Reputation: 10159
Here are the related code and document, wondering for the default cross_val_score
without explicitly specify score
, the output array means precision, AUC or some other metrics?
Using Python 2.7 with miniconda interpreter.
http://scikit-learn.org/stable/modules/generated/sklearn.tree.DecisionTreeClassifier.html
>>> from sklearn.datasets import load_iris
>>> from sklearn.cross_validation import cross_val_score
>>> from sklearn.tree import DecisionTreeClassifier
>>> clf = DecisionTreeClassifier(random_state=0)
>>> iris = load_iris()
>>> cross_val_score(clf, iris.data, iris.target, cv=10)
...
...
array([ 1. , 0.93..., 0.86..., 0.93..., 0.93...,
0.93..., 0.93..., 1. , 0.93..., 1. ])
regards, Lin
Upvotes: 4
Views: 7731
Reputation: 96277
From the user guide:
By default, the score computed at each CV iteration is the score method of the estimator. It is possible to change this by using the scoring parameter:
From the DecisionTreeClassifier documentation:
Returns the mean accuracy on the given test data and labels. In multi-label classification, this is the subset accuracy which is a harsh metric since you require for each sample that each label set be correctly predicted.
Don't be confused by "mean accuracy," it's just the regular way one computes accuracy. Follow the links to the source:
from .metrics import accuracy_score
return accuracy_score(y, self.predict(X), sample_weight=sample_weight)
Now the source for metrics.accuracy_score
def accuracy_score(y_true, y_pred, normalize=True, sample_weight=None):
...
# Compute accuracy for each possible representation
y_type, y_true, y_pred = _check_targets(y_true, y_pred)
if y_type.startswith('multilabel'):
differing_labels = count_nonzero(y_true - y_pred, axis=1)
score = differing_labels == 0
else:
score = y_true == y_pred
return _weighted_sum(score, sample_weight, normalize)
And if you still aren't convinced:
def _weighted_sum(sample_score, sample_weight, normalize=False):
if normalize:
return np.average(sample_score, weights=sample_weight)
elif sample_weight is not None:
return np.dot(sample_score, sample_weight)
else:
return sample_score.sum()
Note: for accuracy_score
normalize parameter defaults to True
, thus it simply returns np.average
of the boolean numpy arrays, thus it's simply the average number of correct predictions.
Upvotes: 3
Reputation: 14857
If a scoring argument isn't given, cross_val_score
will default to using the .score
method of the estimator you're using.
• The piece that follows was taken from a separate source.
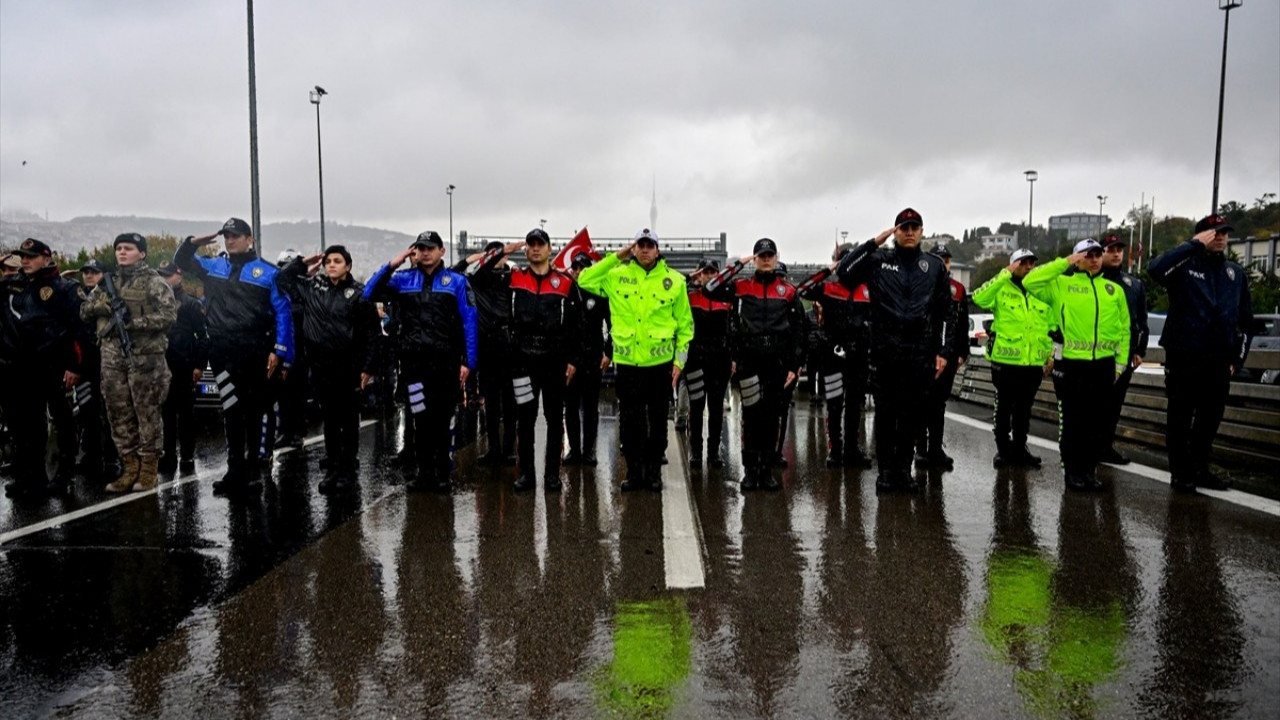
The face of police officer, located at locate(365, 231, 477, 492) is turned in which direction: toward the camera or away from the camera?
toward the camera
For DecisionTreeClassifier
, it's mean accuracy (as shown in the docstring below):
In [11]: DecisionTreeClassifier.score?
Signature: DecisionTreeClassifier.score(self, X, y, sample_weight=None)
Docstring:
Returns the mean accuracy on the given test data and labels.
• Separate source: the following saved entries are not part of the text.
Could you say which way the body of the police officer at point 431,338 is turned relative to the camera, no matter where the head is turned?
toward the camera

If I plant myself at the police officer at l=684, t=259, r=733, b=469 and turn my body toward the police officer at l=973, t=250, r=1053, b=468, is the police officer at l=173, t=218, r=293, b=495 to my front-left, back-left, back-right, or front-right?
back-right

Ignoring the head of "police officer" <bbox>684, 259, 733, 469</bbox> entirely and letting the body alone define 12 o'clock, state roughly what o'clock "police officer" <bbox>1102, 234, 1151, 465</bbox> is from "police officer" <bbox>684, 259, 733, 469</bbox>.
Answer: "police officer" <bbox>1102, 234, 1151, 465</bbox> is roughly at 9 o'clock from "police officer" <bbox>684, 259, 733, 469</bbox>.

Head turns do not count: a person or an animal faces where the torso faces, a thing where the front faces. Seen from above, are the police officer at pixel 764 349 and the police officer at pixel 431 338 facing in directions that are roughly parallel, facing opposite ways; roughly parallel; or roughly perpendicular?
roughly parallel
In multi-label classification, this is the subset accuracy
which is a harsh metric since you require for each sample that
each label set be correctly predicted.
Parameters
----------
X : array-like, shape = (n_samples, n_features)
Test samples.
y : array-like, shape = (n_samples) or (n_samples, n_outputs)
True labels for X.
sample_weight : array-like, shape = [n_samples], optional
Sample weights.
Returns
-------
score : float
Mean accuracy of self.predict(X) wrt. y.
Upvotes: 1